What to do: Nothing but the pictures should go missing; return all the entries below exactly.

Material provided:
Segment Open

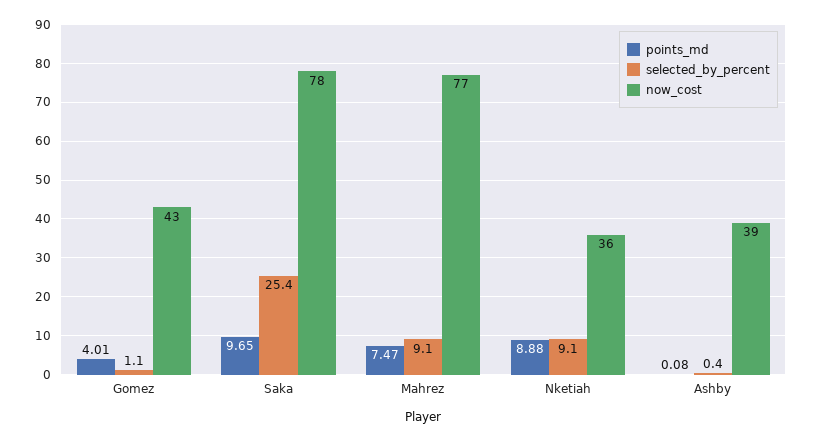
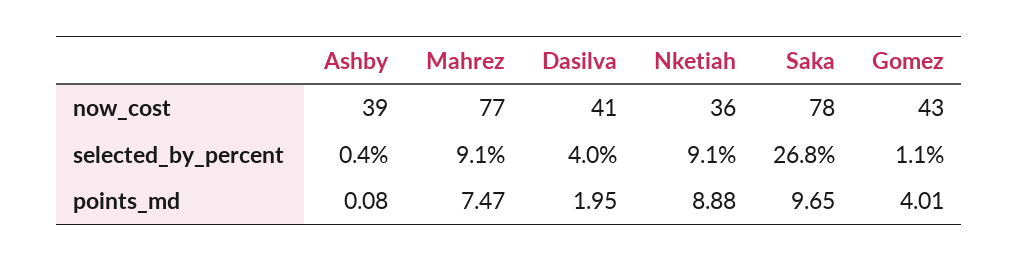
selected_by_percent, Saka: 25.4 -> 26.8
now_cost, Dasilva: none -> 41
selected_by_percent, Dasilva: none -> 4
points_md, Dasilva: none -> 1.95

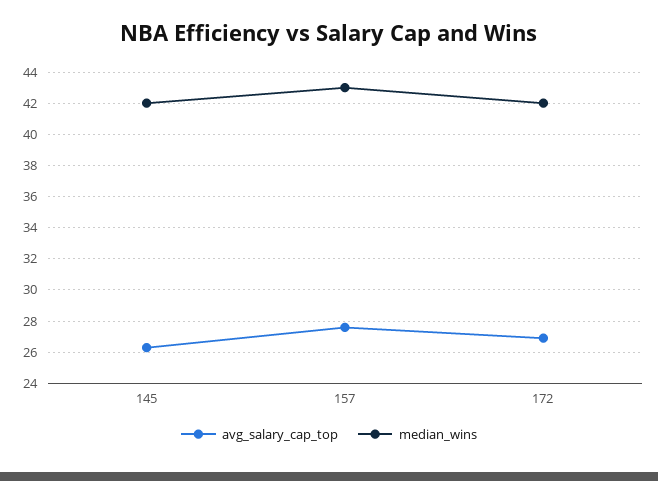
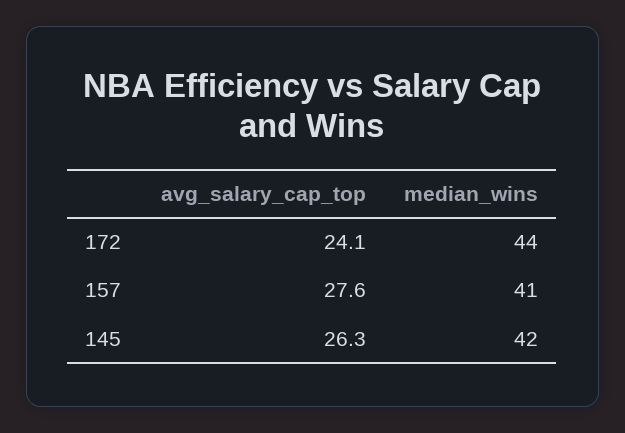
median_wins, 157: 43 -> 41
avg_salary_cap_top, 172: 27 -> 24.1
median_wins, 172: 42 -> 44

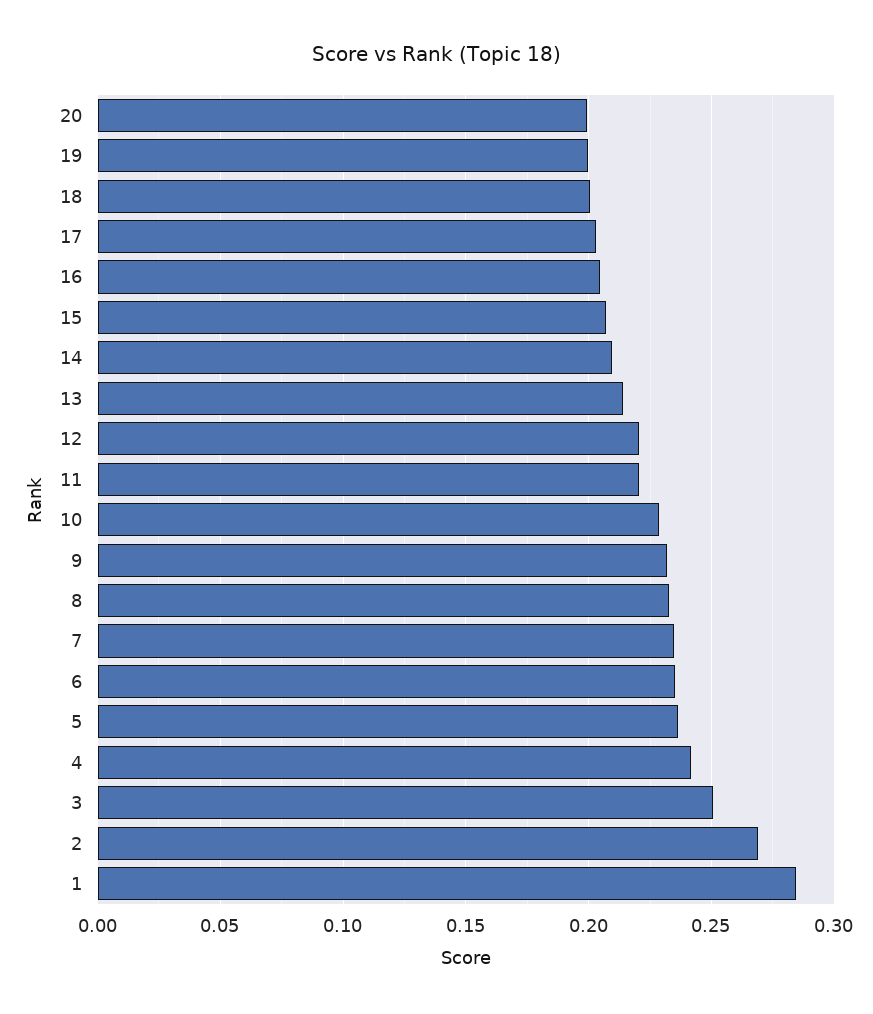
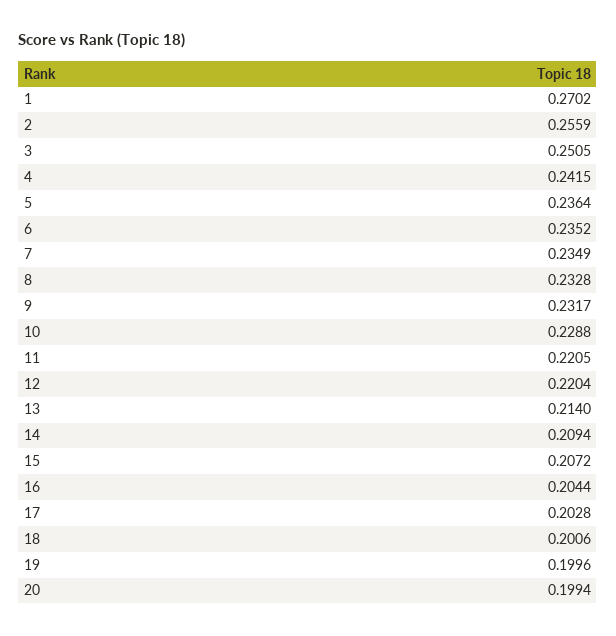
2: 0.27 -> 0.2559
1: 0.285 -> 0.2702

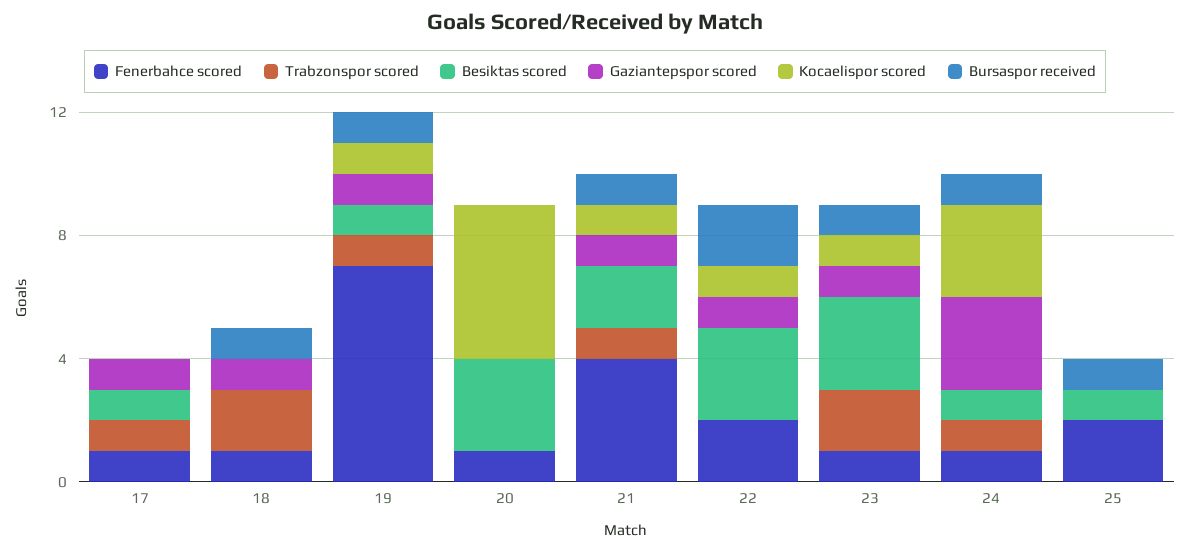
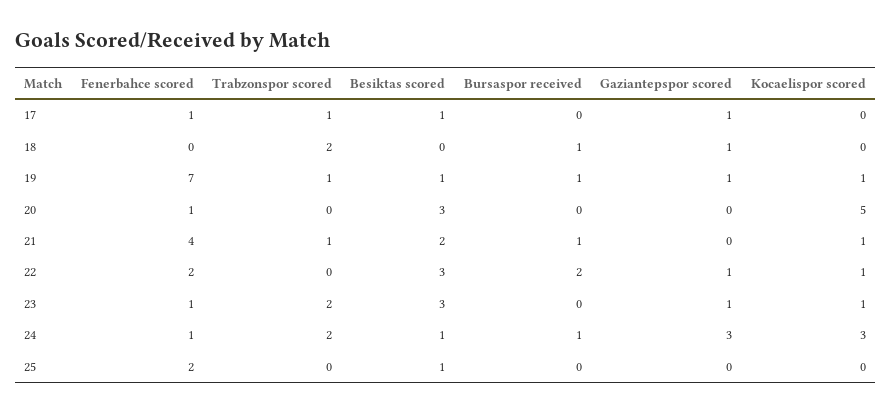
Fenerbahce scored, 18: 1 -> 0
Gaziantepspor scored, 21: 1 -> 0
Bursaspor received, 23: 1 -> 0
Trabzonspor scored, 24: 1 -> 2
Bursaspor received, 25: 1 -> 0

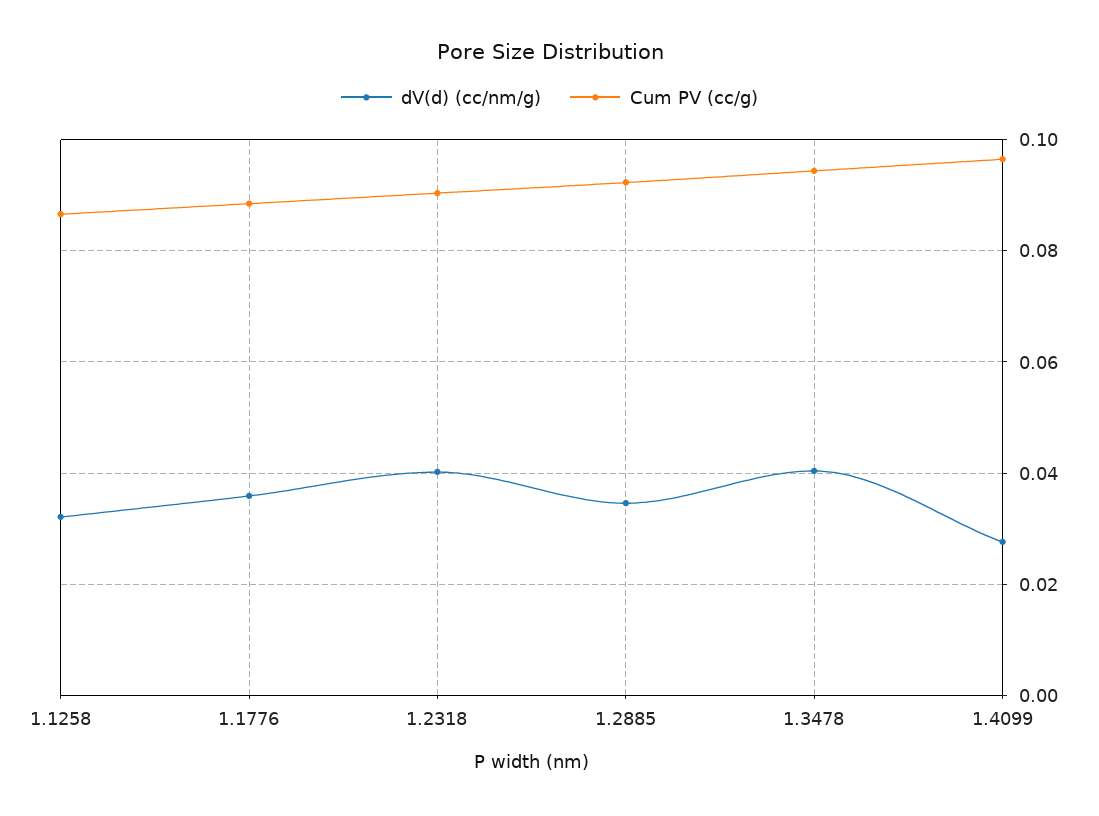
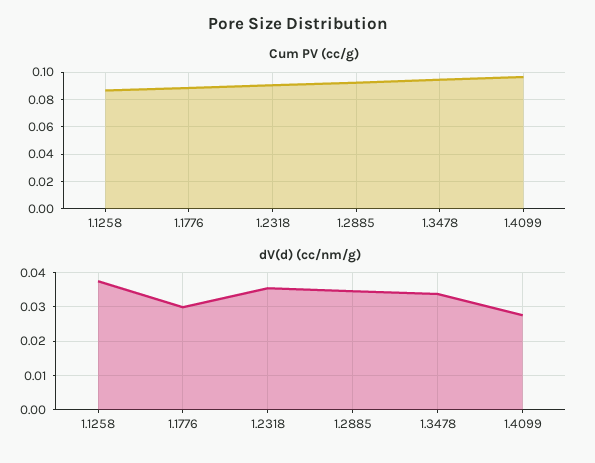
dV(d) (cc/nm/g), 1.1258: 0.032 -> 0.038
dV(d) (cc/nm/g), 1.1776: 0.036 -> 0.03
dV(d) (cc/nm/g), 1.2318: 0.04 -> 0.036
dV(d) (cc/nm/g), 1.3478: 0.04 -> 0.034

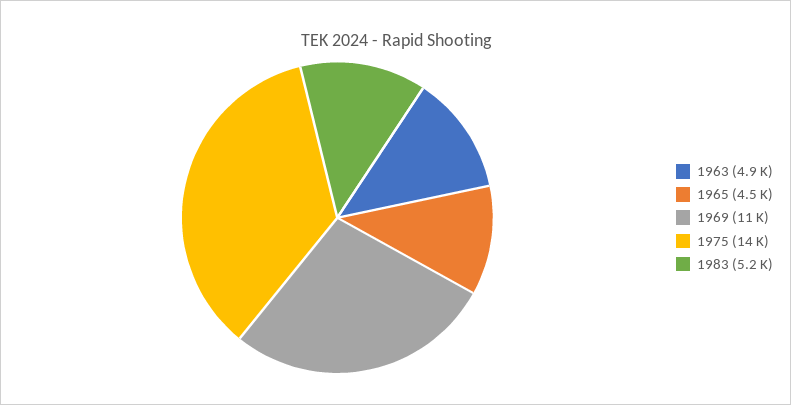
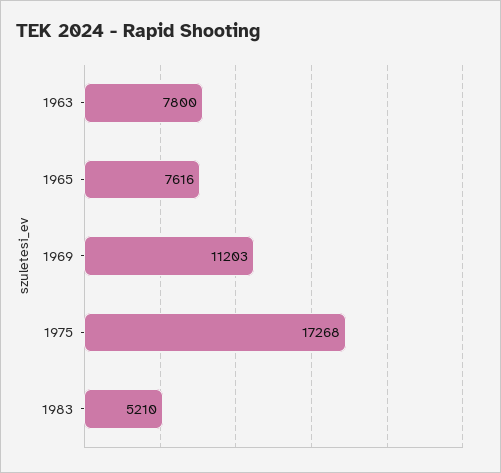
1963: 4900 -> 7800
1965: 4500 -> 7616
1975: 14000 -> 17268

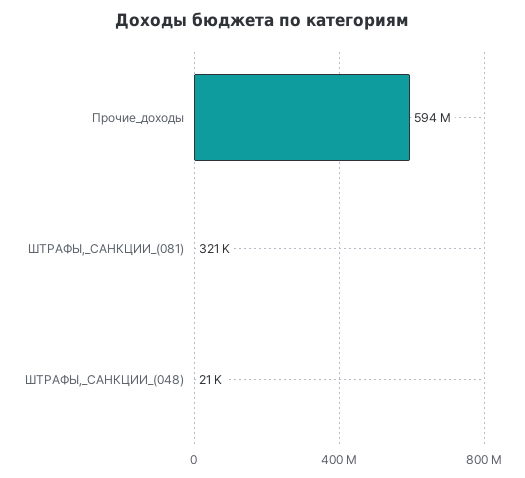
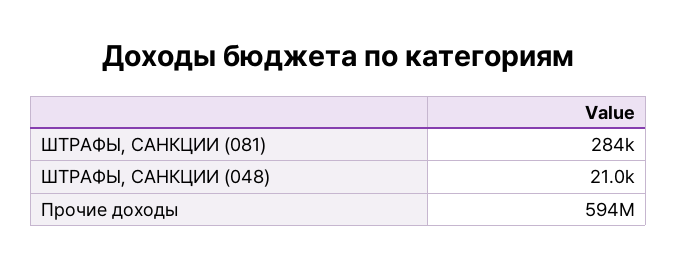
ШТРАФЫ,_САНКЦИИ_(081): 321000 -> 284000

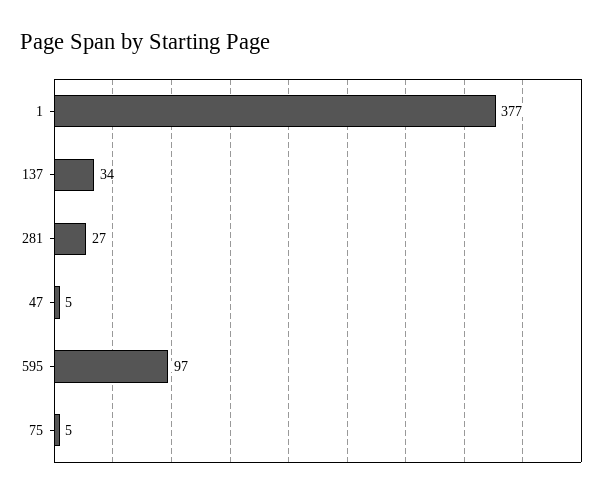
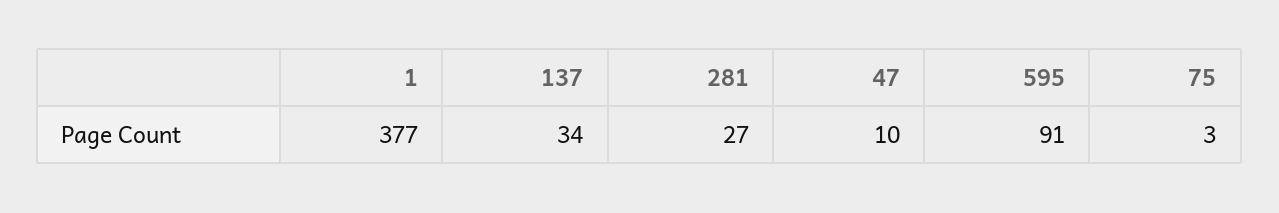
47: 5 -> 10
595: 97 -> 91
75: 5 -> 3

Segment Closed

Solution below:
selected_by_percent, Saka: 25.4 -> 26.8
now_cost, Dasilva: none -> 41
selected_by_percent, Dasilva: none -> 4
points_md, Dasilva: none -> 1.95

median_wins, 157: 43 -> 41
avg_salary_cap_top, 172: 27 -> 24.1
median_wins, 172: 42 -> 44

2: 0.27 -> 0.2559
1: 0.285 -> 0.2702

Fenerbahce scored, 18: 1 -> 0
Gaziantepspor scored, 21: 1 -> 0
Bursaspor received, 23: 1 -> 0
Trabzonspor scored, 24: 1 -> 2
Bursaspor received, 25: 1 -> 0

dV(d) (cc/nm/g), 1.1258: 0.032 -> 0.038
dV(d) (cc/nm/g), 1.1776: 0.036 -> 0.03
dV(d) (cc/nm/g), 1.2318: 0.04 -> 0.036
dV(d) (cc/nm/g), 1.3478: 0.04 -> 0.034

1963: 4900 -> 7800
1965: 4500 -> 7616
1975: 14000 -> 17268

ШТРАФЫ,_САНКЦИИ_(081): 321000 -> 284000

47: 5 -> 10
595: 97 -> 91
75: 5 -> 3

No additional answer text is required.